Segunda-feira, 26 de abril de 1965, 11h35. Entra no ar a TV Globo. Aos 60 anos, Roberto Marinho estreia sua primeira emissora, 1 ano após o golpe militar que tirou João Goulart da Presidência.
Quarta-feira, 5 de outubro de 2022. Data em que vai expirar a concessão pública da rede carioca. A decisão de renovar ou não cabe ao presidente da República e precisa ser chancelada pelo Congresso.
Aumentou o clima de incerteza sobre qual atitude Jair Bolsonaro vai tomar após o editorial lido por William Bonner e Renata Vasconcellos na edição do dia 6 de janeiro do ‘Jornal Nacional’.
Palavras duras condenaram o negacionismo do presidente, sua cruzada contra as vacinas e a insensibilidade em relação às 300 mortes de crianças por covid-19 no Brasil.
O âncora e editor-chefe, seu inimigo número 1, foi objetivo e enfático. “O presidente Jair Bolsonaro é responsável pelo que diz, pelo que faz. Espera-se que venha também a ser responsável por todas as consequências daquilo que faz e diz.”
O posicionamento do jornalismo da Globo repercutiu na imprensa e nas redes sociais. Estranhamente, não houve contra-ataque do Palácio do Planalto. Bolsonaro ficou em silêncio. Sua tropa on-line subiu a hashtag #CalaABocaBonner.
Desafeto da família Marinho muito antes de se tornar o homem mais poderoso do País, ele não economiza xingamentos contra a TV líder em audiência. “Essa imprensa lixo chamada Globo. Ou melhor, lixo dá pra ser reciclado. Globo nem lixo é, porque não pode ser reciclada”, disparou em abril de 2020.
A artilharia verbal contra a emissora inclui ainda: “porca”, “nojenta”, “imoral”, “patife”, “canalha” e “jornalismo podre”. Desde que foi eleito, enviou avisos públicos a respeito do processo de concessão. Deixou no ar a possibilidade de não assinar a renovação.
Para tirar a Globo do ar, Bolsonaro precisaria de um motivo grave, previsto na Constituição e no Código Brasileiro de Comunicações, além dos votos de 2/5 de deputados e senadores para confirmar o ato. Nada indica que tenha tal argumento nem o apoio necessário no Congresso.
Não é a primeira vez que o canal fica sob ameaça de ter a concessão suspensa. No início da década de 1980, o então presidente João Figueiredo, que era general do Exército, cogitou tirar a licença caso a Globo fizesse cobertura positiva do movimento Diretas Já, conforme relatou Boni, vice-presidente da emissora na época.
Desde sua fundação, a TV Globo sobreviveu a 12 presidentes (5 na ditadura militar, regime apoiado por Roberto Marinho, e 7 após a redemocratização). Teve conflitos com alguns deles, principalmente Lula (2003-2011) e Dilma Rousseff (2011-2016).
Nunca houve tanta animosidade como nos três primeiros anos de Jair Bolsonaro no cargo. Uma guerra de nervos e palavras entre o representante máximo do Poder Executivo e o veículo mais importante do Quarto Poder.
Esse conflito representa uma ameaça à liberdade de imprensa e, ao mesmo tempo, reforça a importância do papel do jornalismo independente, sem nenhum tipo de coação, censura e ingerência – inclusive a controversa regulação pretendida pelo presidenciável Lula.
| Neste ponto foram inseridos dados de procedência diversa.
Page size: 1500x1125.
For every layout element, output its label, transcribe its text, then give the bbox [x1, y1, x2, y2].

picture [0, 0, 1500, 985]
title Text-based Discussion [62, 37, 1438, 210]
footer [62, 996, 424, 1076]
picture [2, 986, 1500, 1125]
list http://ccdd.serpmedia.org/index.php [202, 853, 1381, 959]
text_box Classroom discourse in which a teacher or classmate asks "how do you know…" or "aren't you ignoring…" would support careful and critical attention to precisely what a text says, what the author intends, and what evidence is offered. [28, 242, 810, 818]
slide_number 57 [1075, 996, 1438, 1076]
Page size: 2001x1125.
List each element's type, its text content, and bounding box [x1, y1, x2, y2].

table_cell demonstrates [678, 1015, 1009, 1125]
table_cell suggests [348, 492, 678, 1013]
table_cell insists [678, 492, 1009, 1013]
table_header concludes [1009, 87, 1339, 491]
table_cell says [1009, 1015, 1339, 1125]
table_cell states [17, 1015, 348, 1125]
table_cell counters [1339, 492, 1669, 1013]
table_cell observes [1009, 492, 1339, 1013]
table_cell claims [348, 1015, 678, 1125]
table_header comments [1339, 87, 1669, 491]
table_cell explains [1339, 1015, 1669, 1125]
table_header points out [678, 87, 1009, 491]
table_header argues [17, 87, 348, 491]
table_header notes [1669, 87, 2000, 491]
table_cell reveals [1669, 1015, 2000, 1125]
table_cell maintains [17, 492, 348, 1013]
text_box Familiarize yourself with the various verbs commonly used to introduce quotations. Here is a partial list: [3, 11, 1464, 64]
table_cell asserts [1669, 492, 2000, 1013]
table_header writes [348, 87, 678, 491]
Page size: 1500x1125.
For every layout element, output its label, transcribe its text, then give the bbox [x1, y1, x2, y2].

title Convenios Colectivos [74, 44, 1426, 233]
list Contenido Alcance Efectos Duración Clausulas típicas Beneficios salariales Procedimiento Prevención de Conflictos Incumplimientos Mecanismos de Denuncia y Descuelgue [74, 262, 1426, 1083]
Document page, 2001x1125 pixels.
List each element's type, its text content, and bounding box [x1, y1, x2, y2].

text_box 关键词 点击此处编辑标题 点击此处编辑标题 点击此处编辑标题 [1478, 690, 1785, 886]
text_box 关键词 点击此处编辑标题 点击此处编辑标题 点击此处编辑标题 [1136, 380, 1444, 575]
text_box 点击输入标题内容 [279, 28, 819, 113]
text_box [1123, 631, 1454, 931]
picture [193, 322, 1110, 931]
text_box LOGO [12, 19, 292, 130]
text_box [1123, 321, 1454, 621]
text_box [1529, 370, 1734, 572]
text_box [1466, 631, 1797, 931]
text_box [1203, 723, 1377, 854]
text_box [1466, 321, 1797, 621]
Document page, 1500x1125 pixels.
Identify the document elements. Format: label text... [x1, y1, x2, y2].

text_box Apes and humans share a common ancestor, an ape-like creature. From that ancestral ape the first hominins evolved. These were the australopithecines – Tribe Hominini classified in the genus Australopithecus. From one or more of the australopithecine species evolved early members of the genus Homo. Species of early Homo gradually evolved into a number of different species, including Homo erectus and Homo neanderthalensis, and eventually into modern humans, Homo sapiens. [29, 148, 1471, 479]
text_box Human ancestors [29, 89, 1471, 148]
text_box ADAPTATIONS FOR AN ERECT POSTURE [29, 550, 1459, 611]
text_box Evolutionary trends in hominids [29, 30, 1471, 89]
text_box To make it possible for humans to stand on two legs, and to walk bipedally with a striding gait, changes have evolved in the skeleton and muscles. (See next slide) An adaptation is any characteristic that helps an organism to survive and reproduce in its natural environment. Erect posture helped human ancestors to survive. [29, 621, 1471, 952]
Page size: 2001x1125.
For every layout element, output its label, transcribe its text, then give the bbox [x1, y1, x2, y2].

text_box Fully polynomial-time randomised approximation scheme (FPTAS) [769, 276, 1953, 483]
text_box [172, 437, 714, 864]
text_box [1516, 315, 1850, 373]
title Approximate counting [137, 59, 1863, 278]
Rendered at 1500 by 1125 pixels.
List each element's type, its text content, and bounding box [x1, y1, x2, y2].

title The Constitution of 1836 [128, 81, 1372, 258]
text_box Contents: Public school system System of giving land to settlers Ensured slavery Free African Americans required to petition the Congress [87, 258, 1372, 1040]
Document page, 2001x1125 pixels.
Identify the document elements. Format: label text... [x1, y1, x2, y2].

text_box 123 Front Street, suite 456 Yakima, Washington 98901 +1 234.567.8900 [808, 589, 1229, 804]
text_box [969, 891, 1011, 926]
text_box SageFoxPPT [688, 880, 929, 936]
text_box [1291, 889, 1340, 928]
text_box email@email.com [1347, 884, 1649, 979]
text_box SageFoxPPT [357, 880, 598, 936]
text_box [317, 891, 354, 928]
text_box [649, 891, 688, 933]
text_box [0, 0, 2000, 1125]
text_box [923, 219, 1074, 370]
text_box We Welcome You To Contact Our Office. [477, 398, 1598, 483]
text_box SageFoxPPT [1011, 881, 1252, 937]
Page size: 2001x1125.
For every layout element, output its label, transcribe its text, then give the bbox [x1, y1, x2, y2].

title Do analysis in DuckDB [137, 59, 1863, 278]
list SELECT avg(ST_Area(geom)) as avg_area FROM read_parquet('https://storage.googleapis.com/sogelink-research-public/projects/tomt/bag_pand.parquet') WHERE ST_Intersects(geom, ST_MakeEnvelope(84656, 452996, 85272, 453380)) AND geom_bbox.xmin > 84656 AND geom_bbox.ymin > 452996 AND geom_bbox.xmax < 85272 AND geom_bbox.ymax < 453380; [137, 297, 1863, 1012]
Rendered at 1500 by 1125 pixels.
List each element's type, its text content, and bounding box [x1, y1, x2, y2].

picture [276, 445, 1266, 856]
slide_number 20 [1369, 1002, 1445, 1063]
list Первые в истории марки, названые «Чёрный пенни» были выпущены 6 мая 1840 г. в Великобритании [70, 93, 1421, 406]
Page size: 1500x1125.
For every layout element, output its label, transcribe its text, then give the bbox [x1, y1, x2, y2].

Apesar da tensão contínua, e de possível acirramento por conta da concessão a vencer, a probabilidade de a TV dos Marinhos ser extinta por Bolsonaro é nula.
A emissora tem aliados influentes no Legislativo, no Judiciário e no mercado (boa parte das maiores empresas do Brasil anuncia no canal e não quer perder essa vitrine gigantesca para seus produtos e serviços).
Conta ainda com o apoio de fração relevante da mídia, formadores de opinião e telespectadores. Em 2011, ao discursar a seus funcionários, Silvio Santos, que teve programa no canal de 1965 a 1976, resumiu o cenário. “A gente sabe que lutar contra a Globo é impossível.”
O lendário Homem do Baú sabe o que fala. Presidentes vêm e vão, a Globo permanece.